Assuming this is not repairable and will have to be replaced? Anyone in the know on how much I could expect to pay?

Any help / advice would be much appreciated
What are we actually looking at there? A damaged gully or a waste?

Take a pic further away please.
 
Best guess is there's a hole/crack in the bottom of it.

It's an easy DIY job, parts would be about £40 including ready mix concrete.
 
It is? Would you advise they use a mechanical breaker to chop it out?

£40 might buy you a gully and a bag of cement.
It won't buy you the ballast, or hire you a breaker, or hire you an angle grinder, or buy any fittings.
Yes, after isolating it from the sewage network. As the bottom has popped through it's probably sitting in soil anyway. A spade and hammer may be enough.

Perhaps a bit more than £40, not much though. Just a guess, I'm not going to write a parts list based on one over-zoomed photo. Obviously power tool hire not included, but I doubt you'd need any for this job. Any standard worn-out wood saw for cutting plastic pipes, any old files for chamfering/deburring edges. Hopefully the clay pipes could be pulled back to an existing joint.

Just trying to encourage DIY, as in the name of this forum. But it seems to be mostly about sitting in a chair and getting someone else to do everything these days, then moaning that they haven't done it properly.
 
Just trying to encourage DIY, as in the name of this forum.

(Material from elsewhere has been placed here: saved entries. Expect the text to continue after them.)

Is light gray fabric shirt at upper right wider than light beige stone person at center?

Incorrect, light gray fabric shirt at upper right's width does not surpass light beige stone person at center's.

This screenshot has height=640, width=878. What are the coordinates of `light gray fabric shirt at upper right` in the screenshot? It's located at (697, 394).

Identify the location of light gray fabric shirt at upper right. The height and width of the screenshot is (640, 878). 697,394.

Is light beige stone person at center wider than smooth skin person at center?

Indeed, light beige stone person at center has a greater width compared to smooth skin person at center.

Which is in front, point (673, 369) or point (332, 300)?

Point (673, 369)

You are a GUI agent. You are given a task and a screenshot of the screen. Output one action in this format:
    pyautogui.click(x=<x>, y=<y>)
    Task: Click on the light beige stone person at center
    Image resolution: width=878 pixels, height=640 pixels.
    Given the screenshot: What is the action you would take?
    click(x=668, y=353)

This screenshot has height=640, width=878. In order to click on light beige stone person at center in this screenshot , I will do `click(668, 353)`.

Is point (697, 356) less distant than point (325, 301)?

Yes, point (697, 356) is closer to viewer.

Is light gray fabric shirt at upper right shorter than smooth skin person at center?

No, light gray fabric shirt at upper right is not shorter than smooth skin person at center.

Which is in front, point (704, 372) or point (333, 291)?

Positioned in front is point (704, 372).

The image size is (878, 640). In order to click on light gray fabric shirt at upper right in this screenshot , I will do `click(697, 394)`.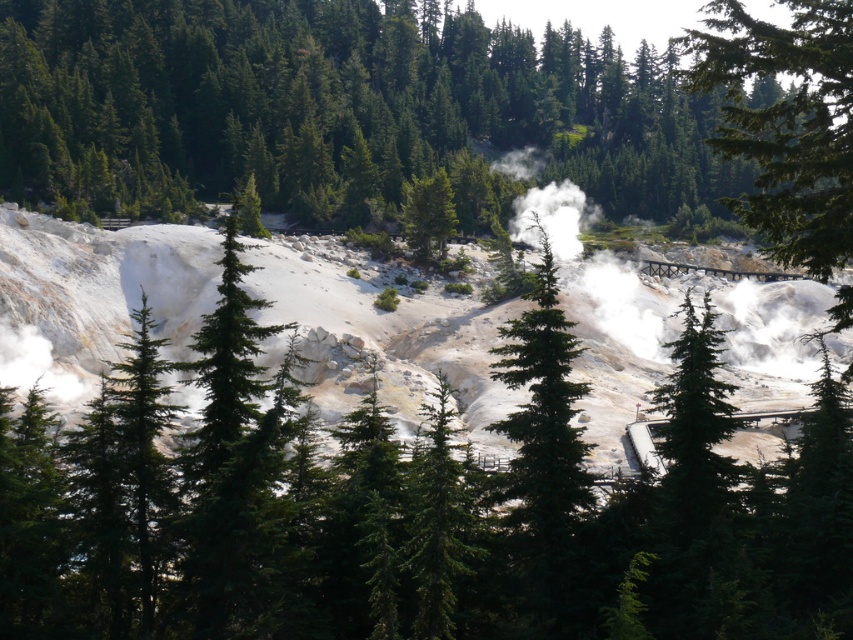
You are a hiker trying to determine which tree is closer to you. You see a green textured tree at center and a green matte tree at center. Which one is closer?

The green textured tree at center is closer because it is in front of the green matte tree at center.

You are standing at the origin point of the coordinate system in the geothermal area. You want to locate the green textured tree at center. What are its coordinates?

The green textured tree at center is located at coordinates (x=786, y=124).

You are standing at the edge of a geothermal area surrounded by dense evergreen trees. You want to take a photo of the point at coordinate point (809, 163). If your camera has a maximum focus range of 25 meters, will you be able to focus on that point?

The distance of point (809, 163) from the camera is 26.91 meters, which exceeds the camera maximum focus range of 25 meters. Therefore, you won not be able to focus on that point.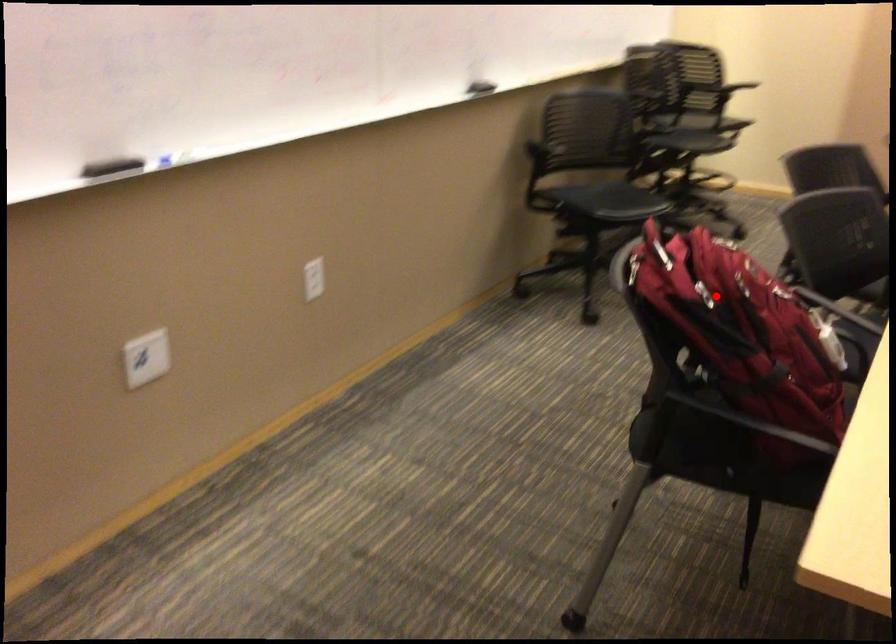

But it seems to be mostly about sitting in a chair and getting someone else to do everything these days, then moaning that they haven't done it prproperly.
Yes, I get that.
Anything underground needs to be approached with caution. Throwing numbers about is meaningless, especially when they are way under par.
It may turn out to be an easy DIY fix or it could be his worst nightmare, especially if the pipes are surrounded in concrete or if there are gas and water pipes nearby.
 
You're unlikely to damage any pipes with a spade.

I'm assuming common sense on the part of the person asking. Hopefully we don't need "Hot drink may be hot" type warnings on everything suggested here.
 
You're unlikely to damage any pipes with a spade.
Really? What makes you say that? And how will the OP remove any thickness of concrete with a spade, prey tell?
I'm assuming common sense on the part of the person asking
Is that before or after he's gone out with only £40 in his pocket when knee deep into a £100 job?
 
I'd use my brain and work out what's what, sorry if that's a bit radical.

Judging from the damage, I doubt there's much concrete under or around it. Have a dig alongside it and see what's what, then decide what to do about it, rather than trying to work out a precise strategy based on one photo that shows very little.